There is nothing we want more than for our children to be happy but we must also allow them to experience a full range of emotions authentically. Life is beautiful and there are so many moments of joy that we should embrace and cherish. However, life is also challenging and punctuated by loss, sadness and anxiety. We should be teaching children to embrace all of these emotions rather than promoting the entirely unreasonable notion that every waking moment should be filled with bliss. Our children should know that it is fine to be sad at times and that anxiety is a fundamental aspect of the human condition. Being alive, being an empathetic, compassionate and sentient being means there is an inevitability that we are going to experience a broad range of emotions ranging from deep pain to incredible joy.
I do think that we should be helping young people to self-regulate and embrace these emotions rather than encouraging them to believe that unbridled happiness is the only healthy state of being. The US Constitution does refer to the pursuit of happiness but in the eighteenth century the very word happiness had a different connotation and referred specifically to ‘prosperity and wellbeing’.It dealt more with a material state of affairs than an ethereal emotion or feeling. The pursuit of happiness was fundamental to capitalist ideology.
A uniformly happy life would make for a dull autobiography. An emotionally intense life that contains success, failures and the sense of loss that is the price that we pay for love is much more interesting. In any case, is it not the case that all great works of art emanate from a sense of internal discord, longing or struggle? Our lives are enriched by those who have a story to tell and those who commit to accomplishing great things.
If we truly want to live life in all of its vivid technicolor glory then let’s stop punishing ourselves with self-help books, endless diets and such like. Let’s model for our children what it is to truly live in the moment – free from the punishing expectations and pressure placed on us by social media, peer pressure, and all the other factors that can serve to diminish us.

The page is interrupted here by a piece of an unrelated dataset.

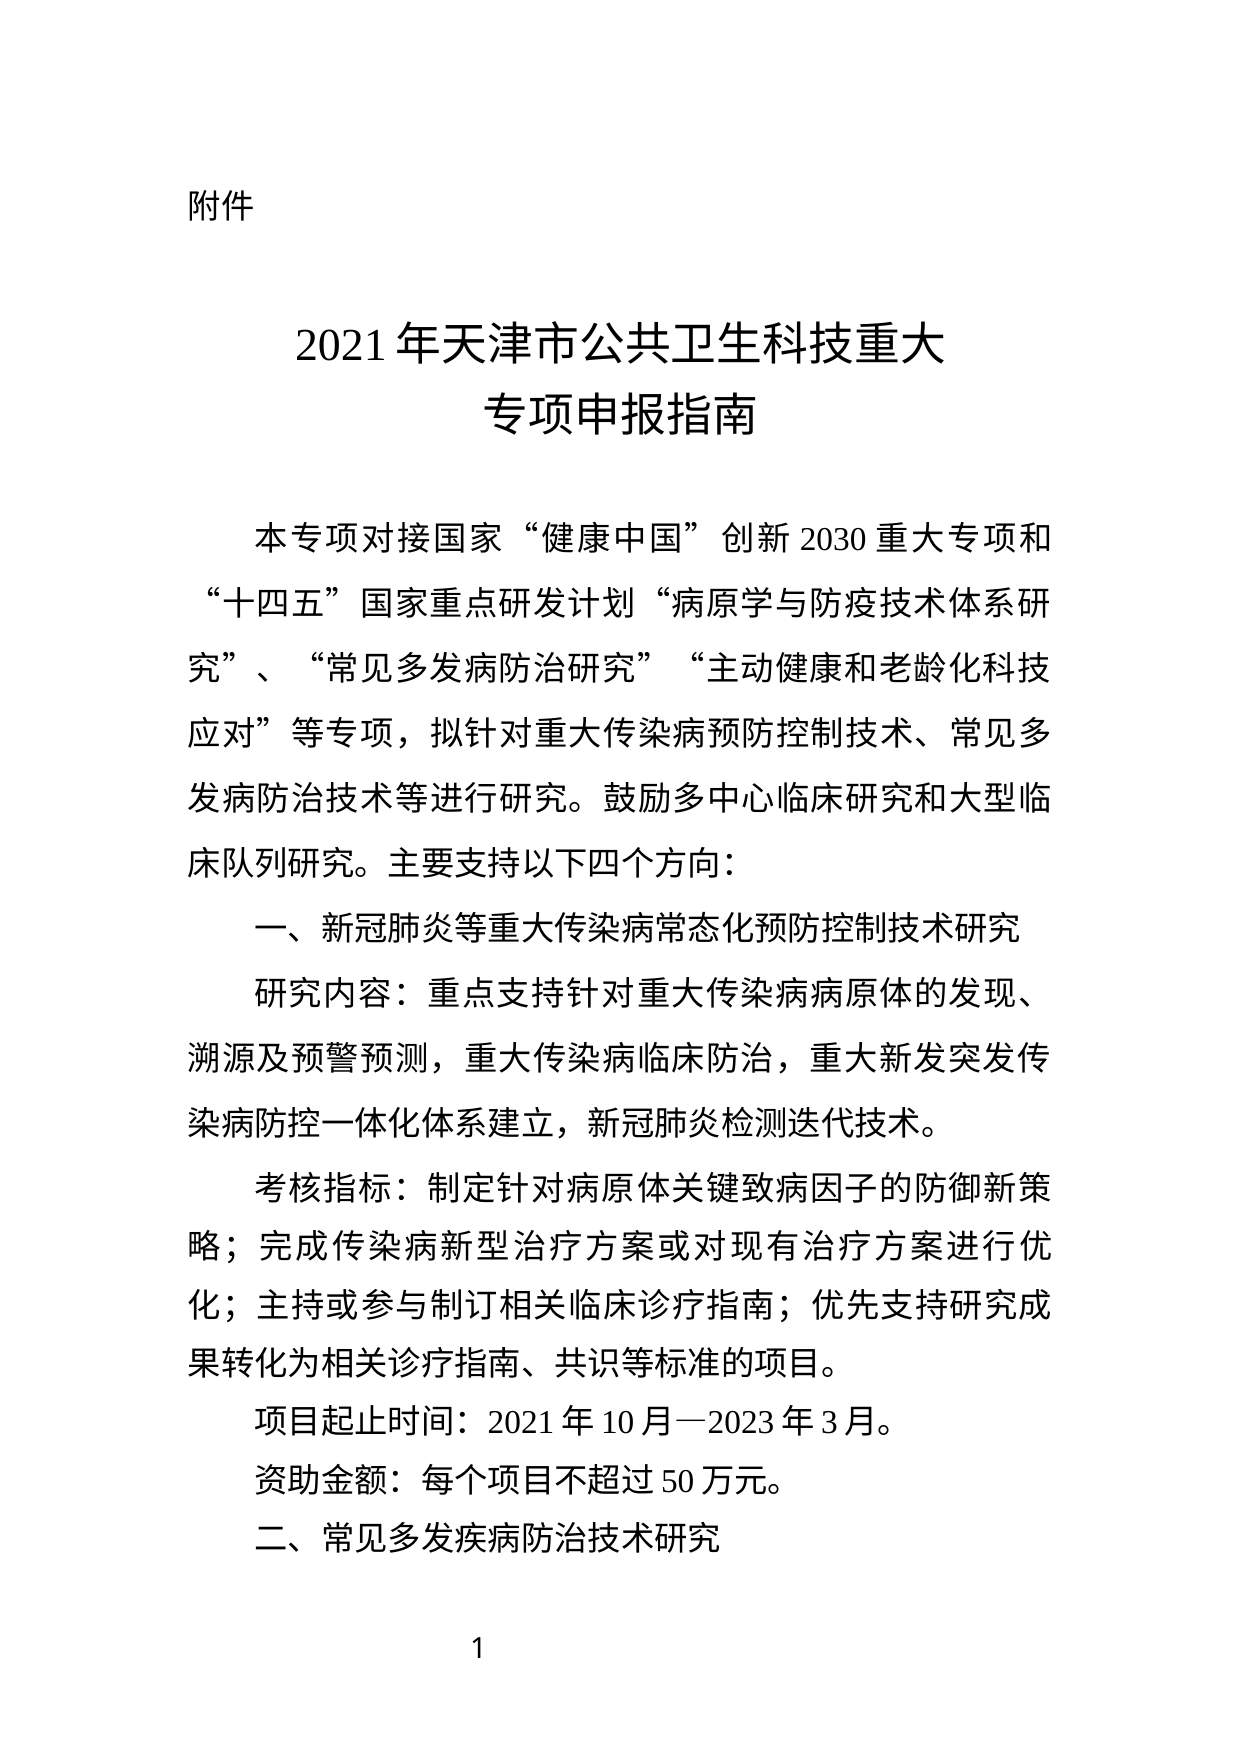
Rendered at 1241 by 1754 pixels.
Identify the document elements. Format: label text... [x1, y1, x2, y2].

Let’s laugh, smile, embrace the moment and, when our children are feeling worried or sad, let’s not immediately catastrophize it or lead them to believe that it is an unsolvable problem. Positive mental health flows from an acceptance of the human condition rather than an absorption with unrealistic or unattainable ideals which, if ever realised, would probably not make us at all happy. Finally, I am reminded of my friend at school who wrote a short story about heaven. He imagined that he had gone to heaven and was sitting on a cloud drinking wine, laughing and enjoying himself. After a little while he grew bored and voiced his frustration with the chap sitting next to him. ‘Ah no, Tom’ replied the chap, ‘This is not heaven, this is hell!’.